▸ What you are asked to do
Your answer must be the full listing, reproduced exactly, minus any pictures.

▸ Given data
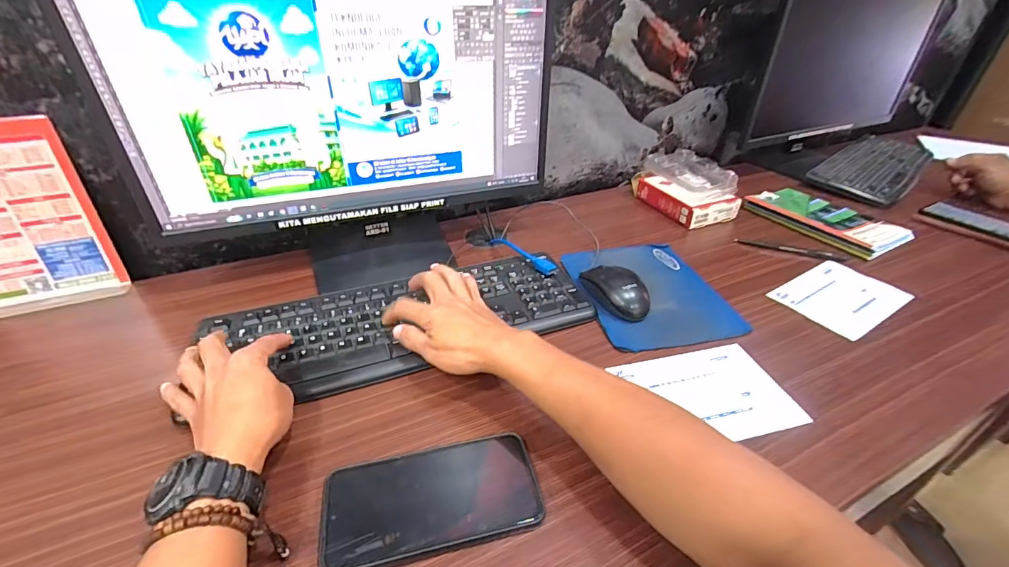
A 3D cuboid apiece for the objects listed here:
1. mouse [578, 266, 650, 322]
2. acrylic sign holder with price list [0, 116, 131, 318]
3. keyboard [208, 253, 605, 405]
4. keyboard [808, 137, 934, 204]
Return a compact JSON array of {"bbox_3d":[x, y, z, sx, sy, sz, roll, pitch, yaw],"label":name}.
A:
[{"bbox_3d":[0.140,0.005,0.540,0.059,0.033,0.090,-18,40,-24],"label":"mouse"},{"bbox_3d":[-0.568,-0.066,0.502,0.150,0.214,0.045,-15,39,-21],"label":"acrylic sign holder with price list"},{"bbox_3d":[-0.105,0.041,0.502,0.413,0.020,0.149,-11,37,-17],"label":"keyboard"},{"bbox_3d":[0.789,-0.257,0.924,0.468,0.024,0.155,-29,45,-35],"label":"keyboard"}]

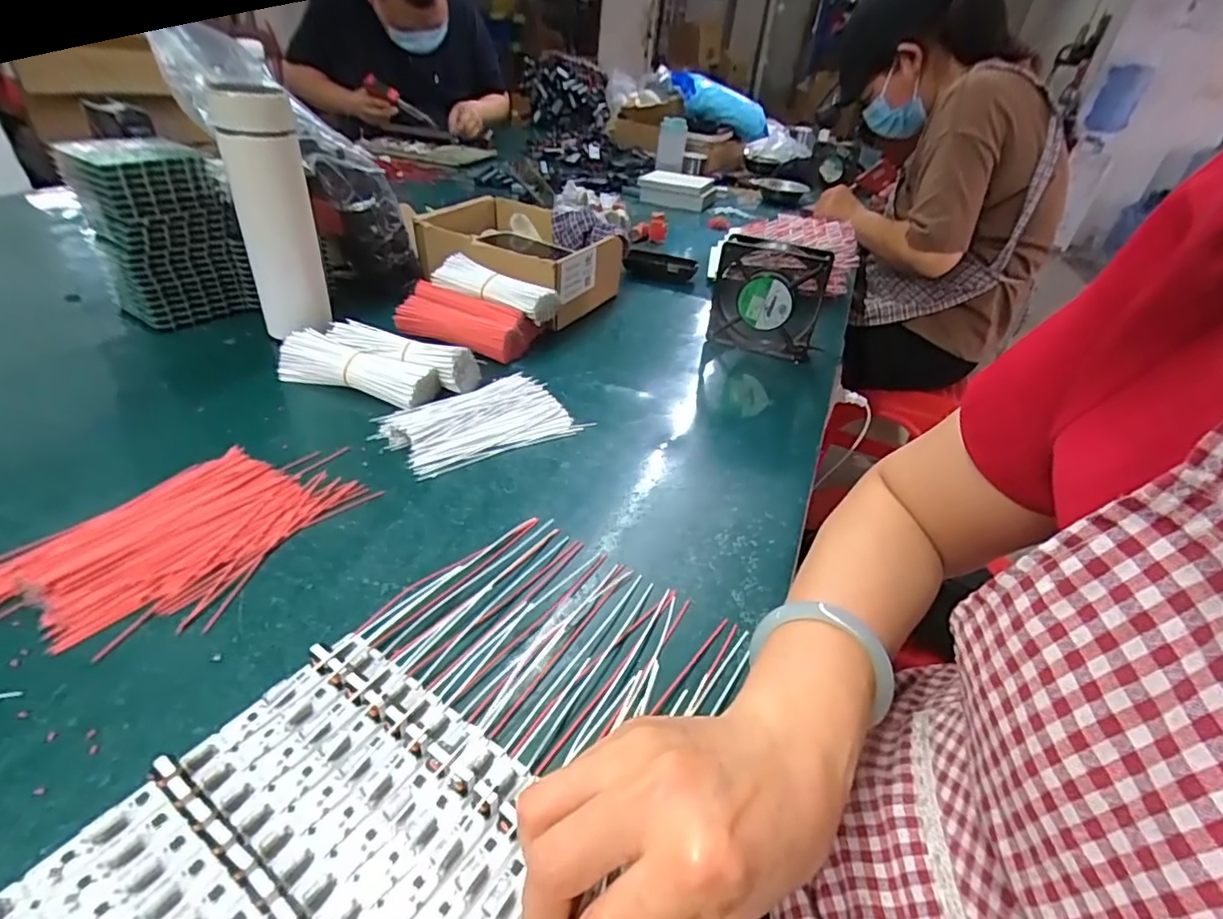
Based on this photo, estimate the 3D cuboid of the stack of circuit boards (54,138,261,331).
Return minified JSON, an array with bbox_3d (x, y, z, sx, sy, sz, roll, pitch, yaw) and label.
[{"bbox_3d":[-0.486,-0.245,0.638,0.135,0.170,0.125,-21,42,-34],"label":"stack of circuit boards"}]

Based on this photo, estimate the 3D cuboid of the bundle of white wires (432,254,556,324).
[{"bbox_3d":[-0.139,-0.196,0.677,0.165,0.042,0.051,27,41,23],"label":"bundle of white wires"}]

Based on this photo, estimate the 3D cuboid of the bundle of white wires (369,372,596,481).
[{"bbox_3d":[-0.118,-0.037,0.521,0.158,0.016,0.099,-18,40,-30],"label":"bundle of white wires"}]

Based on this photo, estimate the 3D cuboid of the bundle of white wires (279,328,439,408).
[{"bbox_3d":[-0.244,-0.087,0.561,0.158,0.029,0.047,14,35,13],"label":"bundle of white wires"}]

▸ Response to this task
A 3D cuboid apiece for the objects listed here:
1. mouse [578, 266, 650, 322]
2. acrylic sign holder with price list [0, 116, 131, 318]
3. keyboard [208, 253, 605, 405]
4. keyboard [808, 137, 934, 204]
Return a compact JSON array of {"bbox_3d":[x, y, z, sx, sy, sz, roll, pitch, yaw],"label":name}.
A:
[{"bbox_3d":[0.140,0.005,0.540,0.059,0.033,0.090,-18,40,-24],"label":"mouse"},{"bbox_3d":[-0.568,-0.066,0.502,0.150,0.214,0.045,-15,39,-21],"label":"acrylic sign holder with price list"},{"bbox_3d":[-0.105,0.041,0.502,0.413,0.020,0.149,-11,37,-17],"label":"keyboard"},{"bbox_3d":[0.789,-0.257,0.924,0.468,0.024,0.155,-29,45,-35],"label":"keyboard"}]

Based on this photo, estimate the 3D cuboid of the stack of circuit boards (54,138,261,331).
Return minified JSON, an array with bbox_3d (x, y, z, sx, sy, sz, roll, pitch, yaw) and label.
[{"bbox_3d":[-0.486,-0.245,0.638,0.135,0.170,0.125,-21,42,-34],"label":"stack of circuit boards"}]

Based on this photo, estimate the 3D cuboid of the bundle of white wires (432,254,556,324).
[{"bbox_3d":[-0.139,-0.196,0.677,0.165,0.042,0.051,27,41,23],"label":"bundle of white wires"}]

Based on this photo, estimate the 3D cuboid of the bundle of white wires (369,372,596,481).
[{"bbox_3d":[-0.118,-0.037,0.521,0.158,0.016,0.099,-18,40,-30],"label":"bundle of white wires"}]

Based on this photo, estimate the 3D cuboid of the bundle of white wires (279,328,439,408).
[{"bbox_3d":[-0.244,-0.087,0.561,0.158,0.029,0.047,14,35,13],"label":"bundle of white wires"}]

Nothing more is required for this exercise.